26. Februar 2019 Aus Von Chefupdate





Rhabarber



Rhabarber gehört zu den ersten Gemüsearten des Jahres aus heimischen Anbau- Das robuste Knöterichgewächs stammt aus der Himalaja-Region Zentralasiens und wird erst seit rund 160 Jahren in deutschen Küchen verwendet. Der Säuregehalt von von rotfleischigem und rotstieligem Rhabarber ist geringer als bei rein grünen Stangen- Daher sind rote Varianten weniger herb. Rharbaber hat nur 13 Kalorien pro 100 Gramm. Er enthält Vitamin C, Kalzium, Kalium, Eisen, Magnesium und den verdauungsfördernden Ballaststoff Pektin. Die enthaltene Oxalsäure ist unbedenklich, wenn das Gemüse in Maßen verzehrt und richtig zubereitet wird.

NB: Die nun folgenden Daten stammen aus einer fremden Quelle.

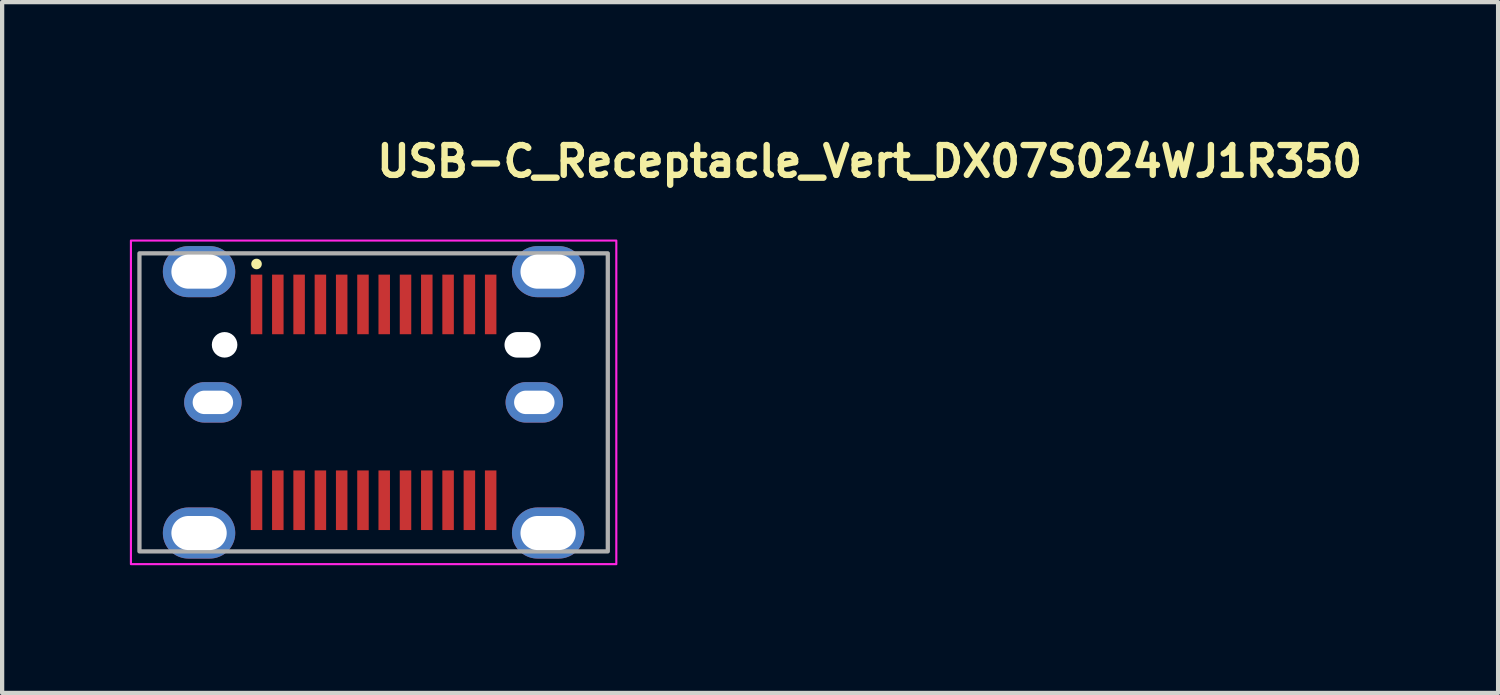
<source format=kicad_pcb>
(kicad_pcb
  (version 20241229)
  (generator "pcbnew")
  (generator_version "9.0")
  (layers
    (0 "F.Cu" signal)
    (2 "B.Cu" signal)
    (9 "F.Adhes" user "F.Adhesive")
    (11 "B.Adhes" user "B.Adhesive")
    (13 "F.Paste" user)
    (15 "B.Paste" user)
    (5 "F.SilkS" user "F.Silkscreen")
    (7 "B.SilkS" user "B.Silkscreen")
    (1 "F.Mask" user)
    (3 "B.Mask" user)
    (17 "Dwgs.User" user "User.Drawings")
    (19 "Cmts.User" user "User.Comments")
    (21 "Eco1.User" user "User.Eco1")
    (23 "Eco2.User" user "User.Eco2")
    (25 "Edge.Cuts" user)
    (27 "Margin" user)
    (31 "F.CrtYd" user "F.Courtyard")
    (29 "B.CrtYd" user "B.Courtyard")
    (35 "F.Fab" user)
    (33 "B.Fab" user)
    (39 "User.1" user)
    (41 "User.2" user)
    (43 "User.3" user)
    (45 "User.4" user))
  (footprint "USB-C_Receptacle_Vert_DX07S024WJ1R350"
    (layer "F.Cu")
    (at 5.725 6.4)
    (property "Reference" "USB-C_Receptacle_Vert_DX07S024WJ1R350" (at 0 -5.25 0) (unlocked yes) (layer "F.SilkS") (effects (font (size 0.7 0.7) (thickness 0.15)) (justify left bottom)))
    (attr smd)
    (fp_circle (center -2.75 -3.25) (end -2.701 -3.25) (stroke (width 0.15) (type solid)) (fill yes) (layer "F.SilkS"))
    (fp_rect (start -5.7 -3.8) (end 5.7 3.8) (stroke (width 0.05) (type solid)) (fill no) (layer "F.CrtYd"))
    (fp_rect (start -5.5 -3.5) (end 5.5 3.5) (stroke (width 0.1) (type solid)) (fill no) (layer "F.Fab"))
    (pad "" np_thru_hole circle (at -3.5 -1.351) (size 0.6 0.6) (drill 0.6) (layers "*.Cu" "*.Mask"))
    (pad "" np_thru_hole oval (at 3.499 -1.351) (size 0.85 0.6) (drill oval 0.85 0.6) (layers "*.Cu" "*.Mask"))
    (pad "A1" smd rect (at -2.75 -2.3) (size 0.27 1.4) (layers "F.Cu" "F.Mask" "F.Paste"))
    (pad "A2" smd rect (at -2.25 -2.3) (size 0.27 1.4) (layers "F.Cu" "F.Mask" "F.Paste"))
    (pad "A3" smd rect (at -1.75 -2.3) (size 0.27 1.4) (layers "F.Cu" "F.Mask" "F.Paste"))
    (pad "A4" smd rect (at -1.25 -2.3) (size 0.27 1.4) (layers "F.Cu" "F.Mask" "F.Paste"))
    (pad "A5" smd rect (at -0.75 -2.3) (size 0.27 1.4) (layers "F.Cu" "F.Mask" "F.Paste"))
    (pad "A6" smd rect (at -0.25 -2.3) (size 0.27 1.4) (layers "F.Cu" "F.Mask" "F.Paste"))
    (pad "A7" smd rect (at 0.249 -2.3) (size 0.27 1.4) (layers "F.Cu" "F.Mask" "F.Paste"))
    (pad "A8" smd rect (at 0.749 -2.3) (size 0.27 1.4) (layers "F.Cu" "F.Mask" "F.Paste"))
    (pad "A9" smd rect (at 1.249 -2.3) (size 0.27 1.4) (layers "F.Cu" "F.Mask" "F.Paste"))
    (pad "A10" smd rect (at 1.749 -2.3) (size 0.27 1.4) (layers "F.Cu" "F.Mask" "F.Paste"))
    (pad "A11" smd rect (at 2.249 -2.3) (size 0.27 1.4) (layers "F.Cu" "F.Mask" "F.Paste"))
    (pad "A12" smd rect (at 2.749 -2.3) (size 0.27 1.4) (layers "F.Cu" "F.Mask" "F.Paste"))
    (pad "B1" smd rect (at 2.749 2.299) (size 0.27 1.4) (layers "F.Cu" "F.Mask" "F.Paste"))
    (pad "B2" smd rect (at 2.249 2.299) (size 0.27 1.4) (layers "F.Cu" "F.Mask" "F.Paste"))
    (pad "B3" smd rect (at 1.749 2.299) (size 0.27 1.4) (layers "F.Cu" "F.Mask" "F.Paste"))
    (pad "B4" smd rect (at 1.249 2.299) (size 0.27 1.4) (layers "F.Cu" "F.Mask" "F.Paste"))
    (pad "B5" smd rect (at 0.749 2.299) (size 0.27 1.4) (layers "F.Cu" "F.Mask" "F.Paste"))
    (pad "B6" smd rect (at 0.249 2.299) (size 0.27 1.4) (layers "F.Cu" "F.Mask" "F.Paste"))
    (pad "B7" smd rect (at -0.25 2.299) (size 0.27 1.4) (layers "F.Cu" "F.Mask" "F.Paste"))
    (pad "B8" smd rect (at -0.75 2.299) (size 0.27 1.4) (layers "F.Cu" "F.Mask" "F.Paste"))
    (pad "B9" smd rect (at -1.25 2.299) (size 0.27 1.4) (layers "F.Cu" "F.Mask" "F.Paste"))
    (pad "B10" smd rect (at -1.75 2.299) (size 0.27 1.4) (layers "F.Cu" "F.Mask" "F.Paste"))
    (pad "B11" smd rect (at -2.25 2.299) (size 0.27 1.4) (layers "F.Cu" "F.Mask" "F.Paste"))
    (pad "B12" smd rect (at -2.75 2.299) (size 0.27 1.4) (layers "F.Cu" "F.Mask" "F.Paste"))
    (pad "SH" thru_hole oval (at -4.1 -3.07) (size 1.7 1.2) (drill oval 1.3 0.8) (layers "*.Cu" "*.Mask"))
    (pad "SH" thru_hole oval (at -4.1 3.069) (size 1.7 1.2) (drill oval 1.3 0.8) (layers "*.Cu" "*.Mask"))
    (pad "SH" thru_hole oval (at -3.775 0) (size 1.35 0.95) (drill oval 0.95 0.55) (layers "*.Cu" "*.Mask"))
    (pad "SH" thru_hole oval (at 3.774 0) (size 1.35 0.95) (drill oval 0.95 0.55) (layers "*.Cu" "*.Mask"))
    (pad "SH" thru_hole oval (at 4.099 -3.07) (size 1.7 1.2) (drill oval 1.3 0.8) (layers "*.Cu" "*.Mask"))
    (pad "SH" thru_hole oval (at 4.099 3.069) (size 1.7 1.2) (drill oval 1.3 0.8) (layers "*.Cu" "*.Mask")))
  (gr_rect
    (start -3 -3)
    (end 32.135 13.225)
    (stroke (width 0.1) (type default))
    (fill no)
    (layer "Edge.Cuts")))
</source>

Beim Garen verliert Rhabarber an Säure Auch Gewürze wie Ingwer, Vanille und Zimt, Milchprodukte wie Vanillesauce oder die Zugabe von Orangen- und Ananassaft mildern den herben Geschmack. Rhabarber wird aufgrund des fruchtig-sauren Aromas wie Obst verwendet. Für Rhabarberkompott werden die klein geschnittenen Stangen mit etwas Flüssigkeit gegart und mit Vanilleschoten verfeinert. Zudem lässt dich das Stielgemüse sehr gut mit Erdbeeren, Himbeeren oder Bananen kompinieren. Rhabarberschorle ist ein absolutes Trendgetränk. Dafür das Gemüse mit Wasser und Zucker aufkochen und garen, bis es zu Brei zerfällt. Durch ein Sieb pressen, Saft auffangen, mit Eiswürfeln, Mineralwasser und einen spritzer Zitrone genießen.